Haitian-American author Edwidge Danticat will speak Tuesday, April 12, at 7:30 p.m. in Trout Auditorium of the Vaughan Literature Building as part of the ongoing Bucknell Forum series, "Creativity: Beyond the Box."
Danticat, who was born in Haiti and moved to the United States when she was 12, has been praised as one of America's finest young writers since her 1994 debut work, Breath, Eyes, Memory, an Oprah Book Club selection.
She is the author of several books including: Krik? Krak!, a collection of 10 stories honored as a National Book Award finalist; The Farming of Bones, an American Book Award winner that relates the early days of persecution of Haitians by Dominicans; The Dew Breaker, the tale of a former torturer making a new life in Brooklyn; Eight Days: A Story of Haiti, the story of a boy who uses his imagination for comfort while trapped beneath his earthquake-collapsed house; and the autobiographical Brother, I'm Dying, which tells of making a new life in a new country while fearing for the safety of those still in Haiti as the political situation deteriorates.
Amber Gray will give the multimedia presentation, "Dancing in Our Blood: Creative Resistance and Recovery Work in Haiti," on Thursday, April 14, at 4:30 p.m. in Hunt Hall Living Room.
A 1983 Bucknell graduate, Gray is the founder and director of Trauma Resources International. She has worked with survivors of human rights abuses and trauma in Haiti for more than 13 years, and has worked internationally and in the field of public health, healing and human services for almost 25 years.

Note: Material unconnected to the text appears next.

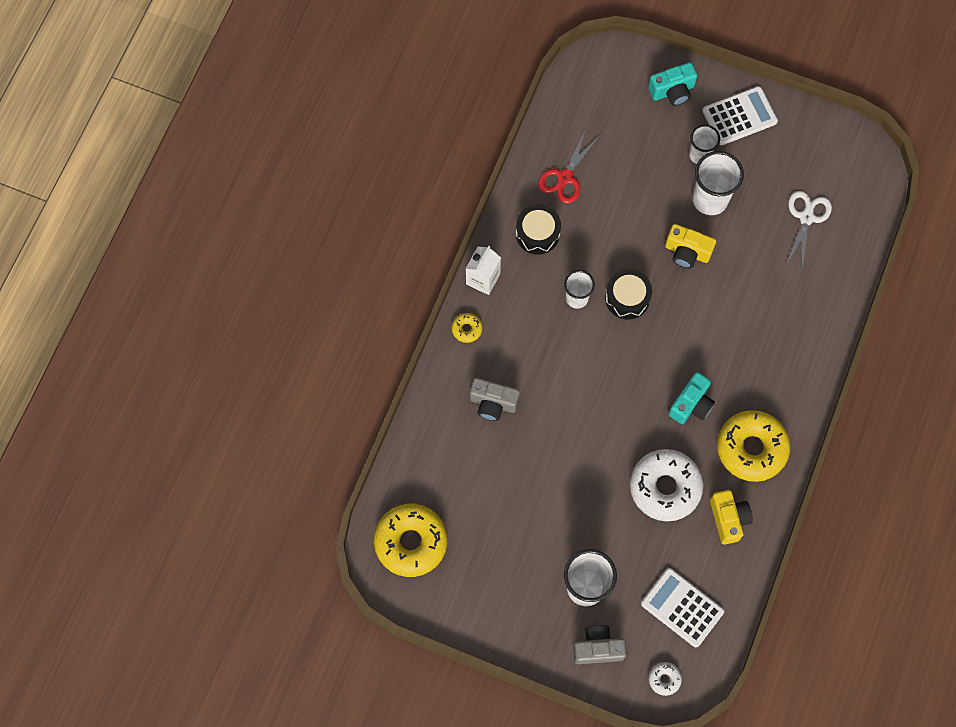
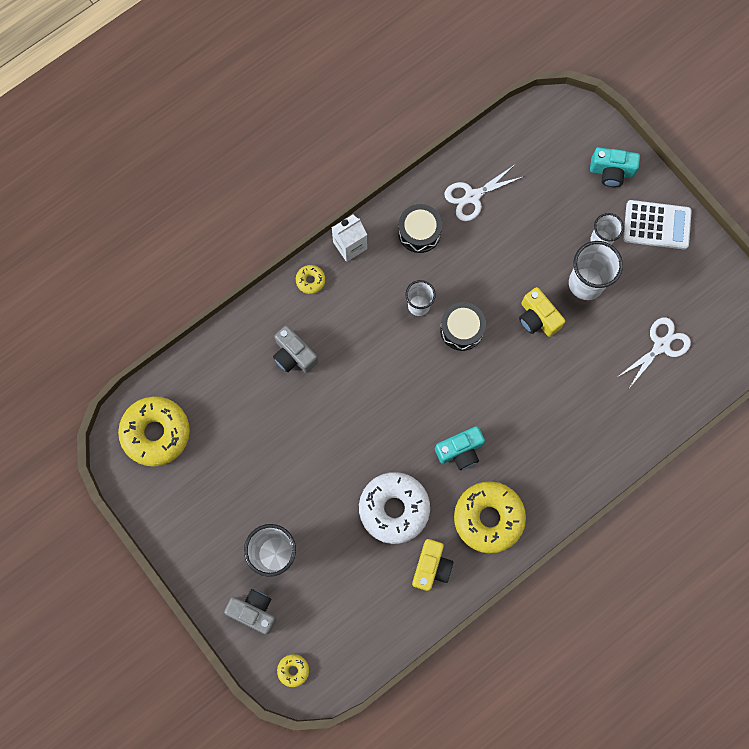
camera: 30 degrees right, 5 degrees up
(565, 177) = (472, 196): red scissors -> white scissors
(664, 679) = (293, 670): white donut -> yellow donut
(682, 607) = (345, 619): white calculator -> none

Gray is working on a project to provide education and training to mental health workers and community leaders in Haiti. She works with local street children, communities, and nonprofit organizations to find creative paths to healing, including dance, drumming, rituals and song.
The presentation, which is the kick-off event for the annual Black Arts Festival sponsored by the Black Student Union at Bucknell, will include an auction of original artwork by Bucknell students and staff to benefit Gray's program in Haiti.
Alex Dupuy, professor of sociology at Wesleyan University, will give the talk, "Class, Power, and Sovereignty: Haiti Before and After the Earthquake," Thursday, April 21, at 7:30 p.m. in the Forum of the Elaine Langone Center.
An internationally recognized scholar and specialist on Haiti, Dupuy has given interviews and commentaries on Haitian affairs on local, national and international radio and television networks, including the "News Hour" with Jim Lehrer, Toronto Public TV, National Public Radio, Pacifica Radio, the BBC, the CBC and the Australian Broadcasting Company.
He is the author of Haiti in the World Economy: Class, Race, and Underdevelopment Since 1700, Haiti in the New World Order: The Limits of the Democratic Revolution, and The Prophet and Power: Jean-Bertrand Aristide, the International Community, and Haiti.
In his talk, Dupuy will examine the notion that Haiti lost sovereignty with the creation of the Interim Haiti Recovery Commission following the Jan. 12, 2010, earthquake, arguing that Haiti was not sovereign before the earthquake because of the partnership of foreign powers and international financial institutions involved in Haiti. Dupuy's lecture is supported by a generous donation from the Dombeck family.